AUFGABE:
Bitte beantworten Sie anhand des Übungstexts diese Fragen:
1. Auf wie viele Bände ist die vollständige Neuausgabe der Sidel-Romane angelegt?
2. In welchem Jahr schrieb Michail Prischwin „Der irdische Kelch“?
3. Wer hat das Buch von Prischwin ins Deutsche übersetzt?

In Deutschland gab es mehrere Versuche von verschiedenen Verlagen, sich dem Werk Charyns zu nähern. Jetzt liegt mit „Blue Eyes“ der erste der auf zwölf Bände angelegten vollständigen Neuausgabe der Sidel-Romane vor, in vortrefflicher Ausstattung, silbern matt-glänzend. Ein Angebot, das man nicht ablehnen kann. gw
304 Seiten
14,95 €
Sommer 2016

Michail Prischwin: Der irdische Kelch
Guggolz Verlag
„Und was ist Russland? Am einen Ende geht die Sonne auf, am anderen unter, und auf einem so großen Territorium sagen alle, dass es zu wenig Land gibt und die Leute hätten nichts anzuziehen, gibt es auf Erden ein närrischeres Land als Russland?“
1922 schrieb Michail Prischwin mit dem „Irdischen Kelch“ ein noch heute irritierend modern wirkendes Prosastück nieder, das die brutale Zwangskollektivierung der ländlichen Güter durch die Bolschewiki 1919 zum Thema hat. Schauplatz ist ein abgelegen im Sumpf liegendes Empireschloss, das infolge der Umnutzung durch die neuen kommunistischen Machthaber binnen kurzer Zeit katastrophal heruntergekommen ist. Der Lehrer Alpatow, ein alter ego Prischwins, soll hier ein Museum des Gutslebens einrichten. Inmitten eines Ensembles skurriler Gestalten, Muschiks, Apparatschiks, Moosbeerweibern und Popen wird er gewahr, wie nicht nur das gesellschaftliche Leben aus den Fugen gerät, sondern wie auch die Natur sich nach den gewalttätigen Eingriffen langsam vom Menschen verabschiedet.
Prischwin bangte um die Veröffentlichung seines Buches und schrieb offensiv einen Brief an Trotzki. Dieser attestierte ihm zwar künstlerisches Talent, im Übrigen sei die Erzählung jedoch durch und durch konterrevolutionär. Erst 2004 konnte in Russland eine vollständige, unzensierte Ausgabe erscheinen.
Wir haben jetzt das Glück, dieses literarische Kleinod in einer bibliophil gestalteten Ausgabe in deutscher Übersetzung lesen zu dürfen. Geborgen hat diesen Schatz der auf osteuropäische und nordische Literatur spezialisierte Guggolz Verlag, übersetzt und mit unerlässlichen Anmerkungen versehen wurde das Buch von Eveline Passet, und Ilma Rakusa bringt in ihrem erhellenden Nachwort das Phänomen dieser faszinierenden Prosa auf den Punkt:
„Mitnichten eine flüssige Lektüre. Prischwins dokumentarisch abgefederte Erzählung ist kantig und bizarr, berührend und komisch, bitter und schön, schockierend und phantastisch, sie lebt von prägnanten Details, die dem Text Glaubwürdigkeit und Würze verleihen – und jeden Ideologen das Fürchten lehren.“ gw
171 Seiten
20€
Frühjahr 2016

Roland Schimmelpfennig: An einem klaren, eiskalten Januarmorgen zu Beginn des 21.Jahrhunderts.

ZU PRÜFENDE DATEN:
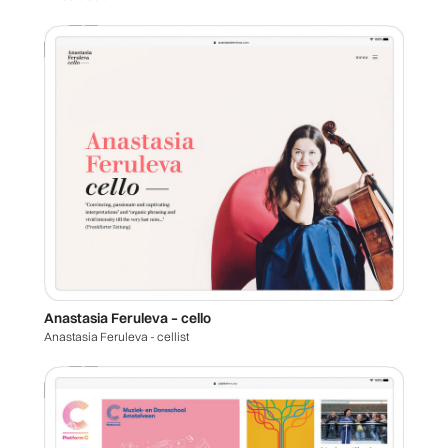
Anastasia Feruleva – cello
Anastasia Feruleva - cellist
...
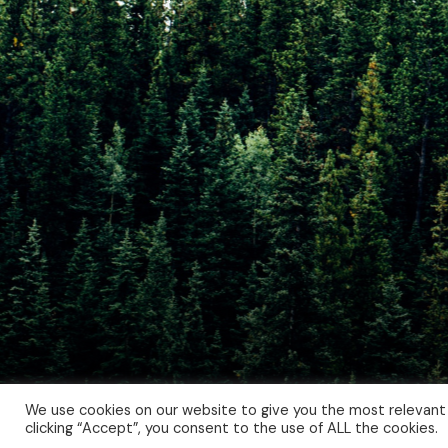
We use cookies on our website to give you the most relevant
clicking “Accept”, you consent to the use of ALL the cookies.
==
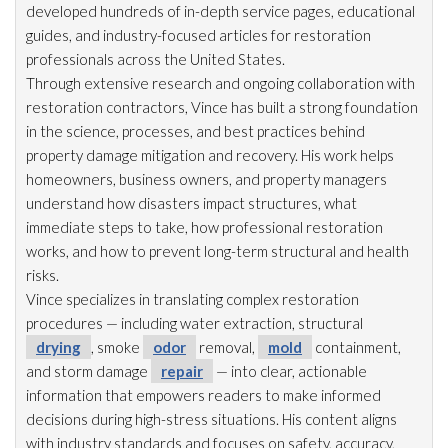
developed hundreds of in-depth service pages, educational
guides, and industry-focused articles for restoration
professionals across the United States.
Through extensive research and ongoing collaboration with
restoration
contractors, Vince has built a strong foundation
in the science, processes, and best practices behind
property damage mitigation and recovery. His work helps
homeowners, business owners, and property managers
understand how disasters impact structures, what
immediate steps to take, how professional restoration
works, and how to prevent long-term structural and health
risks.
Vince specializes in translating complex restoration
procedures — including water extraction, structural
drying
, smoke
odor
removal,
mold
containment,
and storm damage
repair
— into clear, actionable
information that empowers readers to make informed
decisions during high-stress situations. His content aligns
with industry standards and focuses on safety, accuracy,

ANTWORTBEREICH:
1. Auf zwölf Bände.
2. 1922.
3. Eveline Passet.